Select nodes in the experiment now have agents listening for something to do. They can be written in different languages so the old tricks of extracting information using python introspection is no longer possible. Each agent can define the interface in an TBD IDL format (like XPIDL). With this information, automatic creation of panels and user dialogs is possible again as is the formatting required of the payload. An agent can also chose to only define part of the interface or none at all. This is up to the module and its interaction with the user. A module may choose to interact with other modules on experiment nodes outside of the communication with the user interface.

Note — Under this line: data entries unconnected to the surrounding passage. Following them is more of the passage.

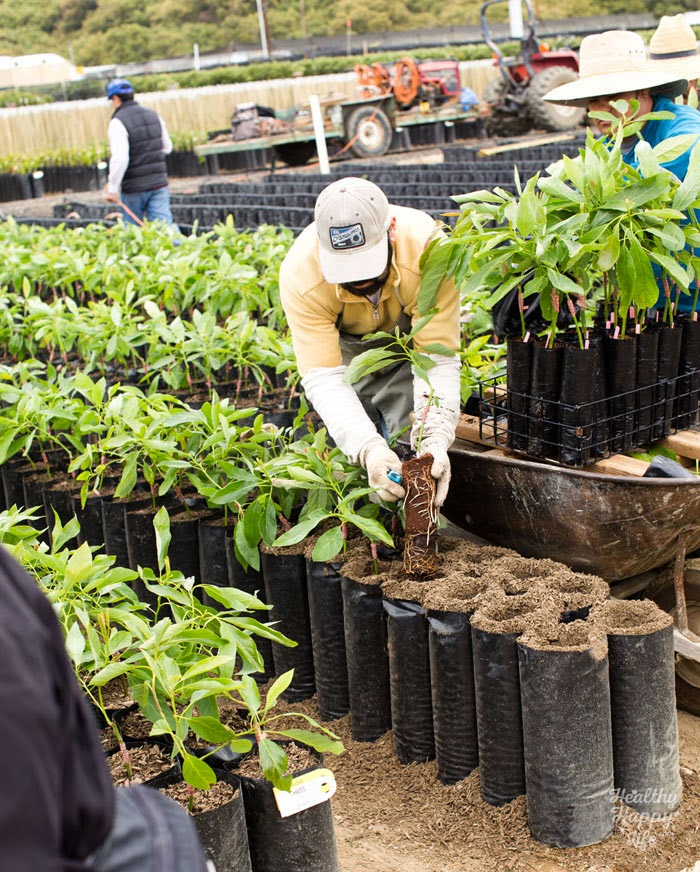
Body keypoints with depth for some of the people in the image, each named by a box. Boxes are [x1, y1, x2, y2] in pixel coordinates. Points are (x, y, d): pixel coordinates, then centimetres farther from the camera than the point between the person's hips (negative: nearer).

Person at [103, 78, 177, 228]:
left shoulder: (118, 122, -13)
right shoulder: (154, 115, 8)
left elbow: (120, 158, -22)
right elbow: (167, 147, 18)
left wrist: (112, 188, -16)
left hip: (134, 188, -5)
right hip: (159, 182, 5)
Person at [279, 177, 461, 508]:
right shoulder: (300, 273, -38)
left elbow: (437, 361, -37)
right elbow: (323, 376, -40)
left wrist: (436, 439, -53)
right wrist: (368, 448, -56)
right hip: (343, 347, 1)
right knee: (354, 458, -6)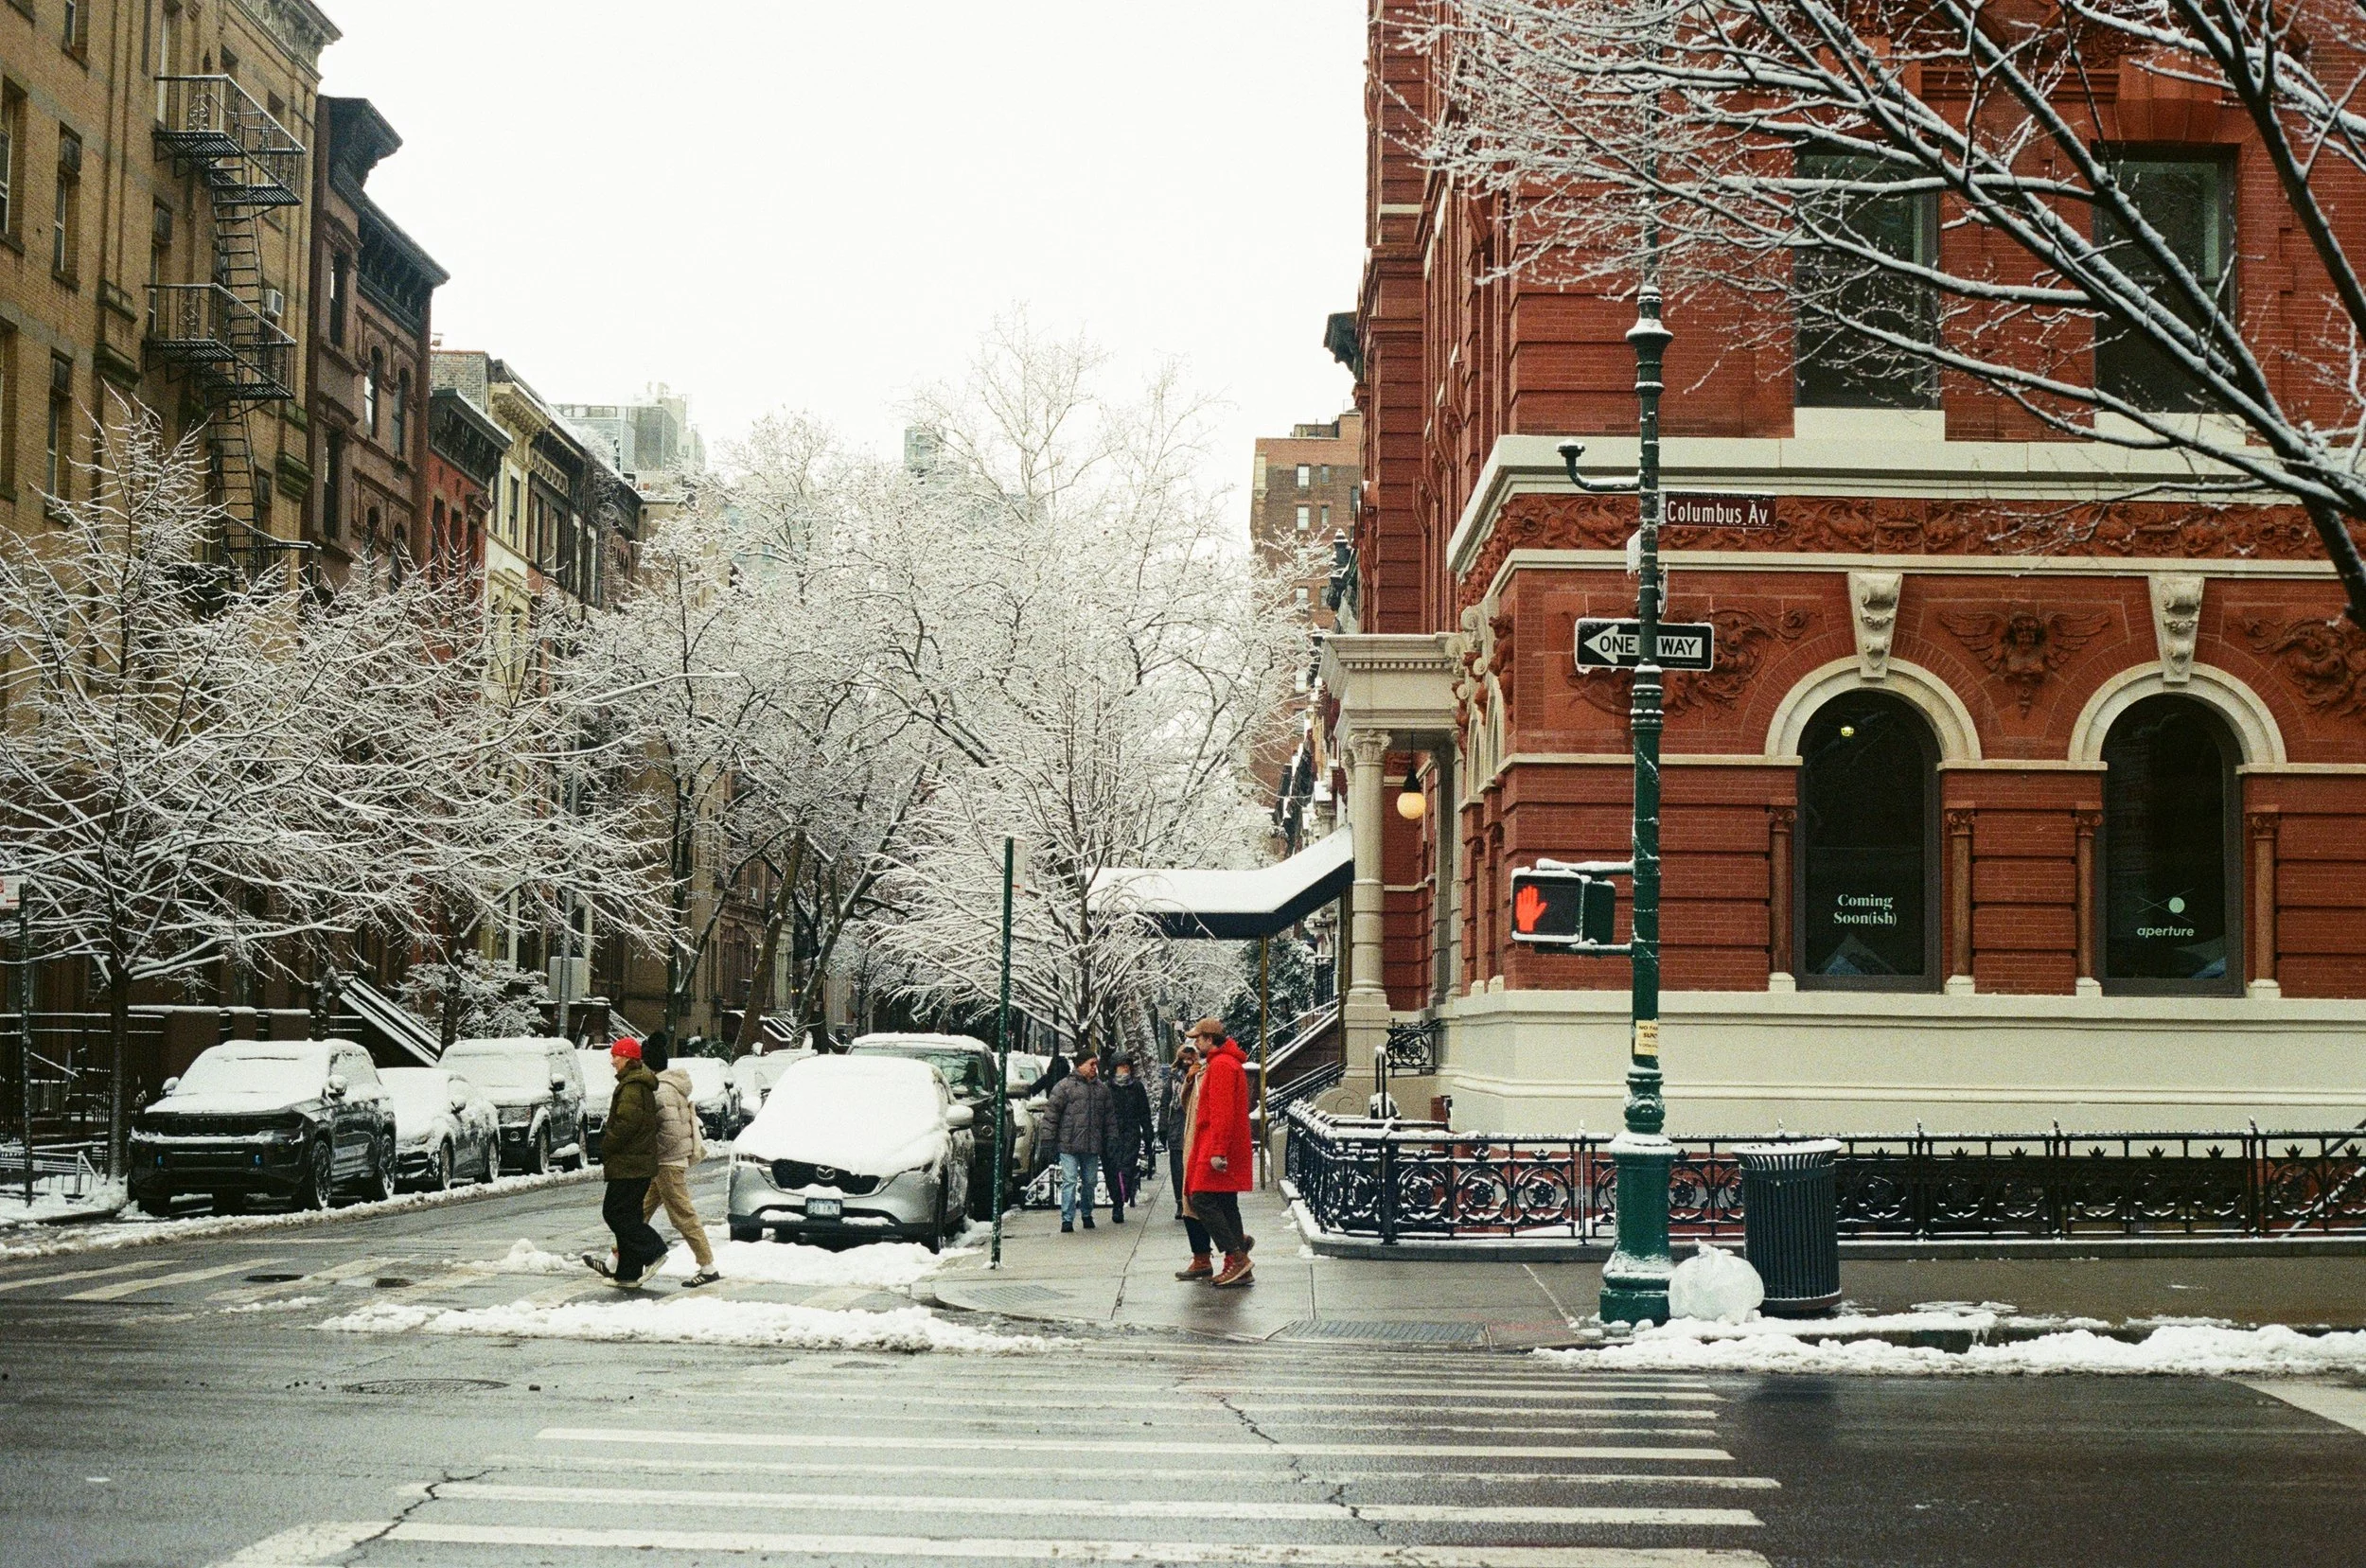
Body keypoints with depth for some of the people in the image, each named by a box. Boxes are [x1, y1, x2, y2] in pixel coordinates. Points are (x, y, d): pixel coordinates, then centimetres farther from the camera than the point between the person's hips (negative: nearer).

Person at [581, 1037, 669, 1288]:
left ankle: (652, 1252, -12)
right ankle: (628, 1272, 14)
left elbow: (626, 1124, -23)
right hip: (640, 1163, 11)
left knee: (616, 1212, -8)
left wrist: (605, 1148, -13)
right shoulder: (640, 1085, 18)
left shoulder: (632, 1087, -16)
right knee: (627, 1213, 12)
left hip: (629, 1164, -11)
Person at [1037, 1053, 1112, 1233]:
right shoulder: (1065, 1086, -4)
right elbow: (1052, 1113, -6)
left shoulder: (1102, 1089, 13)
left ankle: (1087, 1215, 28)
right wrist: (1047, 1139, -11)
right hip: (1069, 1145, -5)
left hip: (1092, 1146, 5)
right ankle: (1067, 1219, -6)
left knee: (1089, 1182, 12)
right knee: (1069, 1181, -8)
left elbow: (1109, 1117, 18)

The interfaces are no longer restricted to the set of variable types supported by the Agent class or simple events. This makes it much easier to create agents for simple actions like pushing, pulling files, more interesting actions like integrating software that has its own C&C system such as a botnet simulator, or obtuse opertaions like performing analysis that requires moving data between processing nodes. Using groups, the user interface can send a single message to command a series of nodes to all perform the same operation. For example, telling a group of nodes that will be acting an HTTP clients to start requesting pages at rate X.
It should be noted that with the Collector interface no longer present, there are no modules that volunteer their data to the user. This is important as we strive to create larger and larger experiments. Rather than volunteer data, the user interface must request data as its wants it or ask the modules to send data at periodic times and then tell them to stop later. These interfaces are to be defined by each agent module. The messaging system just moves the data where it needs to go.